* **JOB ITEM A**
In the records below, copy out word for word the lines between the line containing "the natural order" and the line containing "denke (John Sinclair, uhaha...).", inclusive.

......

# Word repetition memory

This builds on the P50 and P300 example.

Procedure:
  A category prompt is presented, e.g. "large river" or "part of a foot". After a 3 s pause the probe word is
  presented, e.g., "toe" followed by a verbal Yes or No indicating whether the word fit the category.

Design

* half the probe words are congruous with the prompt, half are incongruous
* the prompt-probe word pairs are presented one, two, or three times
* repeated prompt-probe word pairs are presented at short and long lags


Event code tagging

* each probe word has a unique integer event code
* the codemap patterns tag individual words for item analysis
* event tags include the prompt and probe word stimulus


In [1]:
import os
from pathlib import Path
import re
import numpy as np
import pandas as pd
from mkpy import mkh5

if "MDE_HOME" in os.environ.keys():
    MDE_HOME = Path(os.environ["MDE_HOME"])
else:
    from conf import MDE_HOME

In [2]:
%%bash
conda list | egrep "(mkpy|spudtr)"

mkpy                      0.2.3                0_gc7b31fa    kutaslab
spudtr                    0.0.8                r657d922_0    kutaslab


In [2]:
# set filenames
crw = MDE_HOME / "mkdig/sub000wr.crw"    # EEG recording
log = MDE_HOME / "mkdig/sub000wr.x.log"  # events 
yhdr = MDE_HOME / "mkpy/sub000wr.yhdr"   # extra header info

# set calibration data filenames
cals_crw = MDE_HOME / "mkdig/sub000c.crw"
cals_log = MDE_HOME / "mkdig/sub000c.x.log"
cals_yhdr = MDE_HOME / "mkpy/sub000c.yhdr"

# HDF5 file with EEG recording, events, and header
wr_h5_f = MDE_HOME / "data/sub000wr.h5"  

**mkh5**  EEG data, event code log, header information

In [3]:
# convert to HDF5
wr_h5 = mkh5.mkh5(wr_h5_f)
wr_h5.reset_all()
wr_h5.create_mkdata("sub000", crw, log, yhdr)

# add calibration data
wr_h5.append_mkdata("sub000", cals_crw, cals_log, cals_yhdr)

# calibrate
pts, pulse, lo, hi, ccode = 5, 10, -40, 40, 0
wr_h5.calibrate_mkdata(
    "sub000",  # data group to calibrate with these cal pulses
    n_points=pts,  # pts to average
    cal_size=pulse,  # uV
    lo_cursor=lo,  # lo_cursor ms
    hi_cursor=hi,  # hi_cursor ms
    cal_ccode=ccode,  # condition code
)



Found cals in /sub000/dblock_2
Calibrating block /sub000/dblock_0 of 3: (311040,)

......

* **JOB ITEM B**
Answer these questions from the word repetition memory page:
(i) How long is the pause between the category prompt and the probe word?
(ii) What share of the probe words are congruous with the prompt?
(iii) Which version of mkpy does the conda listing show?

* **DATA SUPPLIED**
......

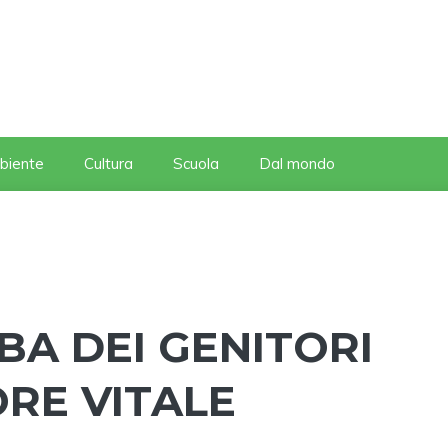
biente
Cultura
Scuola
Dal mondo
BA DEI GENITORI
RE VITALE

......

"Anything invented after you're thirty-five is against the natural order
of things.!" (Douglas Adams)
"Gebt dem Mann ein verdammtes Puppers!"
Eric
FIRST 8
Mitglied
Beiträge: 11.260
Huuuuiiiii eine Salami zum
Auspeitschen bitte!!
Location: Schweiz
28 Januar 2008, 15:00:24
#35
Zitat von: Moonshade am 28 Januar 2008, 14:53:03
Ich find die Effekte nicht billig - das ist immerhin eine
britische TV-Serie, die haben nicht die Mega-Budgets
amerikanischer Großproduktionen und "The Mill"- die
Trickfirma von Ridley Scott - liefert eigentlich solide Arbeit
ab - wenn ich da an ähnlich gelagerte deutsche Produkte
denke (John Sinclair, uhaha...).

......

* **RESPONSE A**
"Anything invented after you're thirty-five is against the natural order
of things.!" (Douglas Adams)
"Gebt dem Mann ein verdammtes Puppers!"
Eric
FIRST 8
Mitglied
Beiträge: 11.260
Huuuuiiiii eine Salami zum
Auspeitschen bitte!!
Location: Schweiz
28 Januar 2008, 15:00:24
#35
Zitat von: Moonshade am 28 Januar 2008, 14:53:03
Ich find die Effekte nicht billig - das ist immerhin eine
britische TV-Serie, die haben nicht die Mega-Budgets
amerikanischer Großproduktionen und "The Mill"- die
Trickfirma von Ridley Scott - liefert eigentlich solide Arbeit
ab - wenn ich da an ähnlich gelagerte deutsche Produkte
denke (John Sinclair, uhaha...).

* **RESPONSE B**
(i) 3 s
(ii) Half
(iii) 0.2.3